Bu şenlikli girişin ardından ciddi bir söz işitilmek ister: En ciddi olana seslenecek. Felsefeciler ve bilgi dostları, açın gözünüzü, şehit olmaktan sakının! "Hakikat isteği için" acı çekmekten! Hatta kendinizi savunmaktan! Vicdanınızın tüm günahsızlığını, ince yantutmazlığını bozar: sizi karşı çıkışlara ve kırmızı kumaşlara direngen kılar, aptallaştırır, hayvanlaştırır, boğalaştırır: tehlikeyle, iftirayla, zan altında olmakla, sürülmekle ve hatta düşmanlığın daha kötü sonuçlarıyla savaşırken, sanki yeryüzünde hakikatin koruyuculara gereksinimi varmış gibi! ve işte siz, siz en acıklı kılıkların şövalyeleri45 sevgili avareler,
ruhun örümcek ağı örücüleri!
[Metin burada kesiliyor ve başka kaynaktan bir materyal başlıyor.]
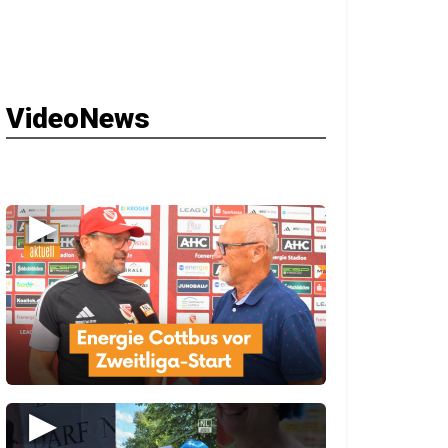
VideoNews
▶
▶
Sonunda, yeterince öğrendiğiniz; haklı olup olmamanızın pek de önemi yok, şimdiye dek hiçbir filozof haklı olmadı ki, savcıların ve yargıçların önünde tüm debdebeli tavırlarınızdan, kozlarınızdan daha bir övülesi hakikatçilik, özel sözcüklerinizden, tuttuğunuz öğretilerden sonra (arada bir kendinizden sonra) kondurduğunuz her küçük soru işaretinde bulunabilir! İyisi mi çekilin şöyle bir kenara! Gidin saklayın kendinizi! Maskelerinizi ve incelmişliğinizi takının da yanlış anlaşılın! Ya da biraz korkun! Ve bahçeyi unutmayın, altın çitlerle çevrili bahçeyi! Çevrenizdeki insanlara bir bahçeymiş gibi sahip çıkın - ya da suların üstündeki müzik, günbatımına doğru, günün anımsamalara döndüğü; - iyi bir yalnızlık seçin, özgür, uçarı, kolay yalnızlık. size de böylece bir anlamıyla iyi kalma hakkını versin! ne zehirli, ne hileci, ne kötü yapıyor herkesi; gözler önüne serilmiş güçle yürütülemeyen her uzun savaş! Nasıl da kişisel kılıyor insanı, bir uzun korku, uzun bir süre düşmanı kullanarak, olası bir düşmanı! Bu toplumdan sürülmüşler, bu uzun süre izlenmiş, kötü biçimde saldırıya uğramışlar - ayrıca zorlanmış münzeviler. Spinozlar ve Giordano Brunolar - eninde sonunda hep, en yüce tinsellik maskesi arkasında, belki kendileri bile bilmeden. incelmiş intikamcılara, zehir hazırlayıcılara dönüşüyorlar. (Spinozanın ahlakını ve ilahiyatının temelini açın bakın da görün!) - bir felsefecinin şaşmaz biçimde felsefi mizah duygusunu yitirişinin işareti olan ahlaksal öfkenin yontulmamışlığından söz etmeyelim. Felsefecinin şehit olması, "hakikat için kurban olma"sı, içinde bulunan kışkırtıcıyı, gösterişçi artisti ortaya çıkarmaya zorluyor; eğer biri onu şimdiye dek artistik merakla seyretmişse, birçok felsefeciyle ilgili olarak, tehlikeli bir isteği kolaylıkla kavrayacak, ondaki çöküntüyü bir kez daha görecek ("şehitliğe" doğru çöküntü, sahneye, kürsü çığırtkanlığına). Ancak böyle bir istekle görülecek şeyin ne olduğu açık olmalı: Yalnızca satir dramı mı46, yalnızca ek bir
komik piyes mi, yalnızca uzun gerçek trajedinin sonuna gelindiğinin sürüp giden bir kanıtı mı: Her felsefenin daha doğuşunda uzun bir trajedi olduğunu varsayarak.